# Written request
Rewrite every line of the data below, swapping "common name" for "vernacular name" and leaving everything else unchanged. Omit the picture lines from your output.

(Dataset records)
● ● ● ● ●

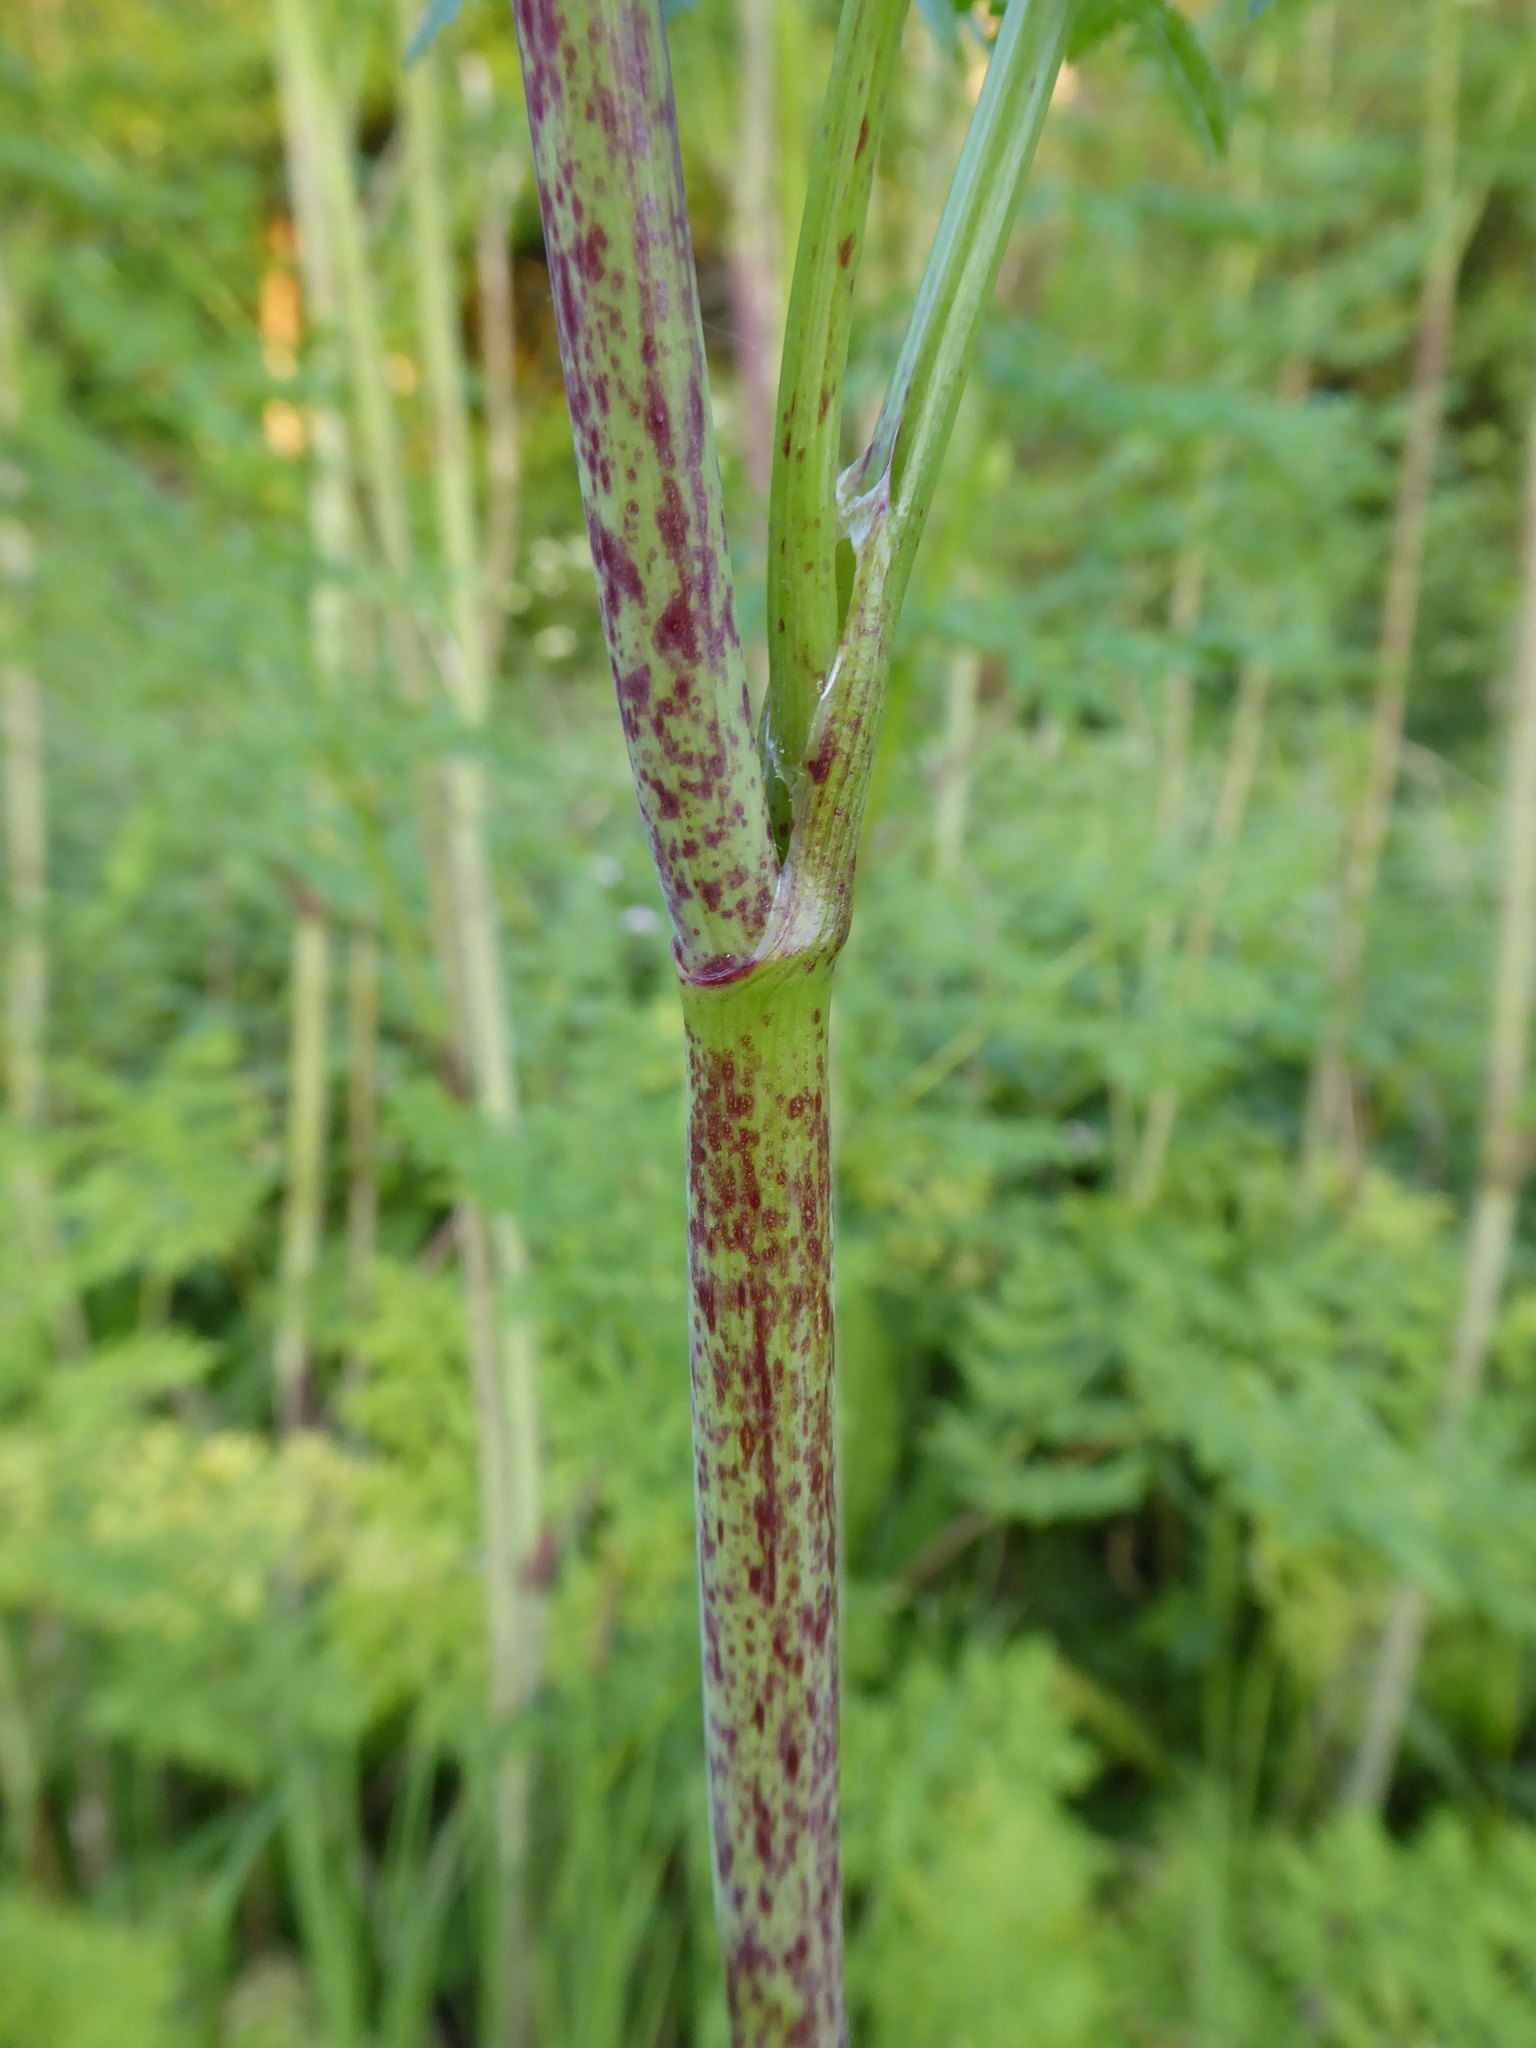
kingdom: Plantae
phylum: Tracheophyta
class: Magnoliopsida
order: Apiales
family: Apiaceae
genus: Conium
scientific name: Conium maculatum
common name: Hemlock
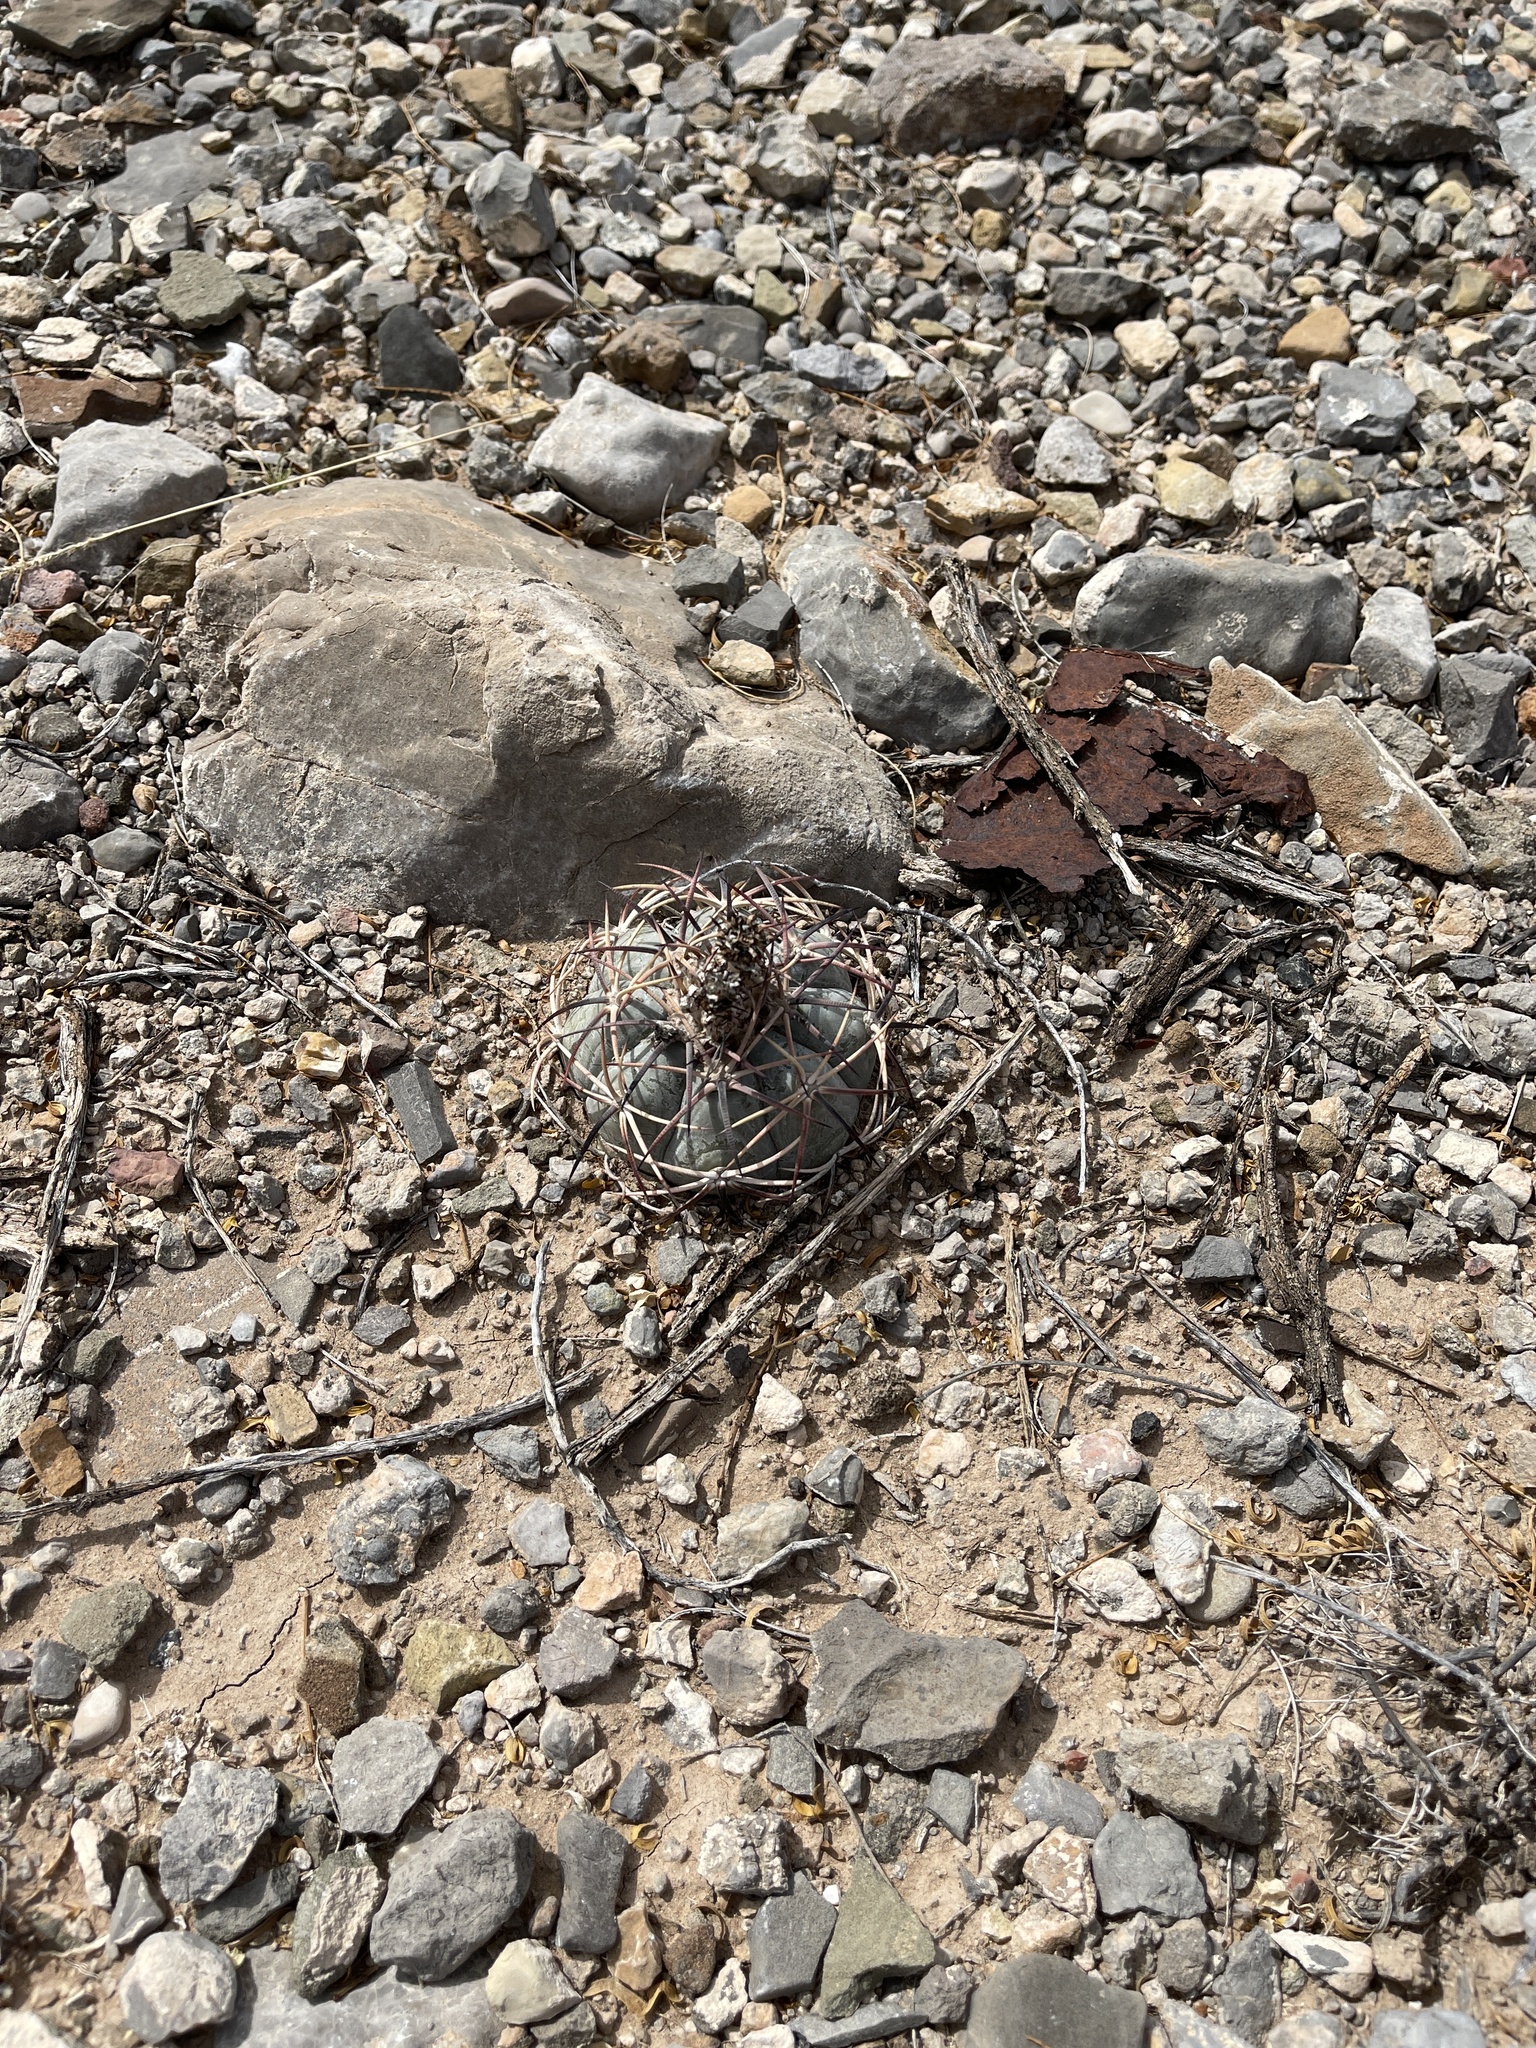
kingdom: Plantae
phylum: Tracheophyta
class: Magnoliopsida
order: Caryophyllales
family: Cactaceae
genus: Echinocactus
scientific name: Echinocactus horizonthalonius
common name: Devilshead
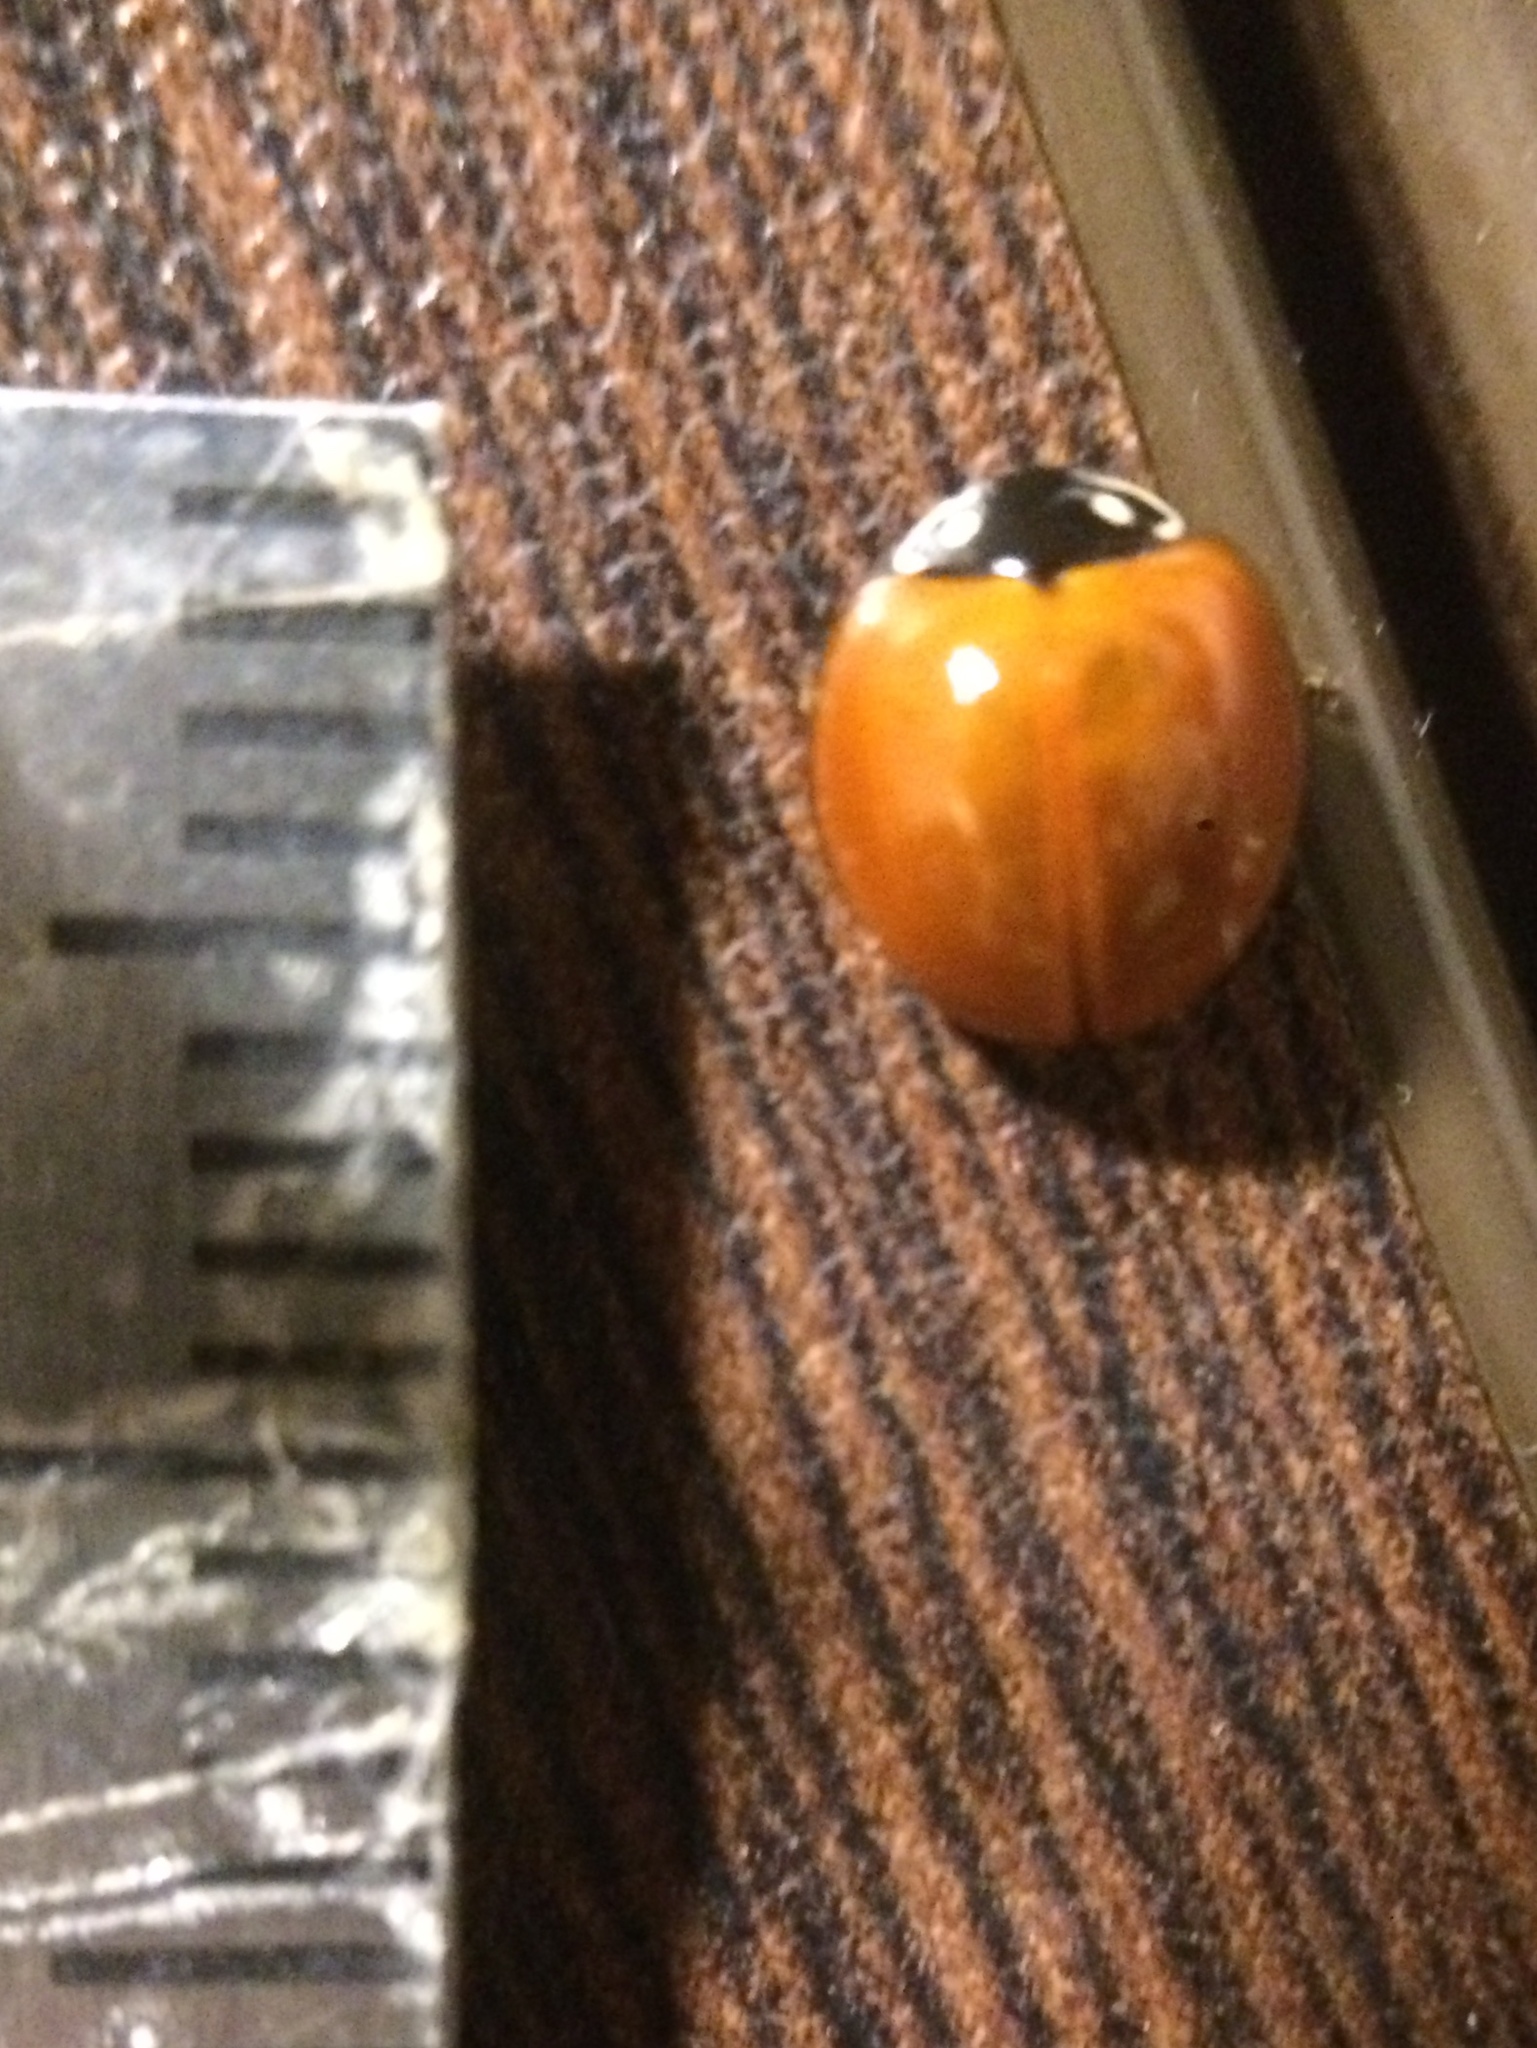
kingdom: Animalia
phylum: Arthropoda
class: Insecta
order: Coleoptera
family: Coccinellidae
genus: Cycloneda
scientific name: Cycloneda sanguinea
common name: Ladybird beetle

● ● ● ● ●

# Answer to the exercise
kingdom: Plantae
phylum: Tracheophyta
class: Magnoliopsida
order: Apiales
family: Apiaceae
genus: Conium
scientific name: Conium maculatum
vernacular name: Hemlock
kingdom: Plantae
phylum: Tracheophyta
class: Magnoliopsida
order: Caryophyllales
family: Cactaceae
genus: Echinocactus
scientific name: Echinocactus horizonthalonius
vernacular name: Devilshead
kingdom: Animalia
phylum: Arthropoda
class: Insecta
order: Coleoptera
family: Coccinellidae
genus: Cycloneda
scientific name: Cycloneda sanguinea
vernacular name: Ladybird beetle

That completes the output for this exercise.